La notion de culture a plusieurs acceptions. Soit on considère la
grande culture,
celle qui impressionne, marque son époque par des œuvres célèbres ;
soit on considère le mot dans son
sens
germanique de mode de vie, de valeur et d'us liés à une identité,
à des traditions.
Dans
la première acception, la culture sert d'immense réservoir à
valeur économique déconnectée du travail concret. Nous avons vu
que l'argent ne pouvait avoir de valeur que si le travail concret
venait créer un travail abstrait et une valeur économique. Si plus
personne ne preste de travaille concret, l'argent ne renvoie plus à
rien qui ait une valeur concrète. L'idéal
de
la propriété
lucrative,
c'est de détacher la propriété de cette contingence, de ce lien
avec le travail abstrait et les travailleurs. L'idéal du
propriétaire, c'est une valeur économique sans
travail
abstrait ou concret –
dans
cette ambition théorique de décrochage de la valeur économique et
du travail concret, il y a eu successivement les physiocrates qui
pensaient que c'était la terre et non les travailleurs qui créait
la valeur économique, les libéraux qui attribuaient ce rôle au
commerce, certains post-modernes à l'information. L'utopie de la
valeur économique sans travail concret
est
réalisée dans la
cote de l’œuvre, chose pour ainsi dire sans travail concret, sans
investissement, dotée d'une valeur économique. L'achat d’œuvres
est un investissement spéculatif, c'est l'espoir de pouvoir revendre
une chose au moins à hauteur de son prix d'achat
plus
tard – quand bien même l’œuvre tient de l'attrape-nigaud pour
naïfs : cela n'a pas d'importance, ce qui compte, c'est
l'évolution escomptée de la cote. C'est pour cela qu'on peut
trouver des brosses à récurer grossièrement peintes qui valent des
fortunes : la cote de l'artiste est élevée et, mieux encore,
il y a des raisons de penser que cette cote va augmenter. L'art se
fait achat, investissement, la création se fait bavardage et
explications verbeuses plus ou moins inspirées
dans
une indifférence mondaine légèrement cynique très fin de siècle.

========

■ Consigne: Reprenez mot pour mot tout le passage de l'extrait sur la culture, depuis « La notion de » jusqu'à « à des traditions. ». Les lignes qui suivent n'ont aucun rôle dans cet exercice.

■ Données fournies:
========

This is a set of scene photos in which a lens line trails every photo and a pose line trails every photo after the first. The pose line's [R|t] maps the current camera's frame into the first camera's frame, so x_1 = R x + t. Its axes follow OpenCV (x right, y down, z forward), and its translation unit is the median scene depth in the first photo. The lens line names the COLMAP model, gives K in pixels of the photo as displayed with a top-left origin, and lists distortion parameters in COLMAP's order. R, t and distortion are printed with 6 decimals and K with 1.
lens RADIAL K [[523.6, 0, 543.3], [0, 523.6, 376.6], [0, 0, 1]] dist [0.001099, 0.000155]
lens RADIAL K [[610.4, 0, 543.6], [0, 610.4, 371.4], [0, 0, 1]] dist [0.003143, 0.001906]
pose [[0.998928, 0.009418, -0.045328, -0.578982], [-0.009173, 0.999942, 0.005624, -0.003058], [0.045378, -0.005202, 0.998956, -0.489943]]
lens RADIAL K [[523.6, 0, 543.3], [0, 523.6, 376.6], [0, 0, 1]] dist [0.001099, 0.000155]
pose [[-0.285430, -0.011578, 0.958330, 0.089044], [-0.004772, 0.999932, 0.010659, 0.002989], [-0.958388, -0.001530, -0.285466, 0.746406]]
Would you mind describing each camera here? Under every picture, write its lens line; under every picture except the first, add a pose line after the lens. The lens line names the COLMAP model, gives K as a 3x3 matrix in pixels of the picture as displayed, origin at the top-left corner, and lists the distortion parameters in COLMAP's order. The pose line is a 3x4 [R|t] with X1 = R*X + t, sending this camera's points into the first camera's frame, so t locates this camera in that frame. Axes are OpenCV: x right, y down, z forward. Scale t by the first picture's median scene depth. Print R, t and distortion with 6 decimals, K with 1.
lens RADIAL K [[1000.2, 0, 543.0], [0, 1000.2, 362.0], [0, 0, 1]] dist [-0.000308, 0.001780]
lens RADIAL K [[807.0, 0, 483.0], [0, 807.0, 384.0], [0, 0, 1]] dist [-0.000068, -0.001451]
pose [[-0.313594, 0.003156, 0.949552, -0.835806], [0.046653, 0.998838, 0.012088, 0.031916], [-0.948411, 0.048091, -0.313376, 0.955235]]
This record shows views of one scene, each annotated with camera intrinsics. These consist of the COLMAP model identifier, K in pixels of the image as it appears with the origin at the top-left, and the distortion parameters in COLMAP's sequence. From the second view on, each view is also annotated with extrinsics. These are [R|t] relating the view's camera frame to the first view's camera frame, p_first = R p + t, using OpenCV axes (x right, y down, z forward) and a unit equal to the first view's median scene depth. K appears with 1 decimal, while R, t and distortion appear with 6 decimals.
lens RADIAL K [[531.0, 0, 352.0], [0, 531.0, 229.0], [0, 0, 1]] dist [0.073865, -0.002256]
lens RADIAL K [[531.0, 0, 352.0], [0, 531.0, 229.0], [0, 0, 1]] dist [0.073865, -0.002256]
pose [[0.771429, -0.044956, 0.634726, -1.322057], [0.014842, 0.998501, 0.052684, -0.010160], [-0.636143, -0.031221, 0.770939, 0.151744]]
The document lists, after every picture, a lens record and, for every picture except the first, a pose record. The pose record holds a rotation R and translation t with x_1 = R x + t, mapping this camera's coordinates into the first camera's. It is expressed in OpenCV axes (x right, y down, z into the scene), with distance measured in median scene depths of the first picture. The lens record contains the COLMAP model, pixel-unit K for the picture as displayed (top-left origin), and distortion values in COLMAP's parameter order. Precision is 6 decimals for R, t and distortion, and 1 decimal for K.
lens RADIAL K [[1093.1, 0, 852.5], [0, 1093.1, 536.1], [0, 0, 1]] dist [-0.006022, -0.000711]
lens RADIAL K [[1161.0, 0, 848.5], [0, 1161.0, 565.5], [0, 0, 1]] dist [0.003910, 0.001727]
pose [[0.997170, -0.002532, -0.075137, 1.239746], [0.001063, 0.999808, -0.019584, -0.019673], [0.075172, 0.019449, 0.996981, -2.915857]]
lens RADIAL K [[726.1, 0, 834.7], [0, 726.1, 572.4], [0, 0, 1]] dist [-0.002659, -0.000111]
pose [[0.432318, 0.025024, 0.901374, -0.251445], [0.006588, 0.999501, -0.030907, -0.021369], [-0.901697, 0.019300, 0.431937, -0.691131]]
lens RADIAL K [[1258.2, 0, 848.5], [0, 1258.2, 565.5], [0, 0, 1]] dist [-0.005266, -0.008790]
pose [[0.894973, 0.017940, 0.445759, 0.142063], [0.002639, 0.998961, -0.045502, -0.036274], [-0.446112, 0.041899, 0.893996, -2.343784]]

========

■ Corrigé:
La notion de culture a plusieurs acceptions. Soit on considère la
grande culture,
celle qui impressionne, marque son époque par des œuvres célèbres ;
soit on considère le mot dans son
sens
germanique de mode de vie, de valeur et d'us liés à une identité,
à des traditions.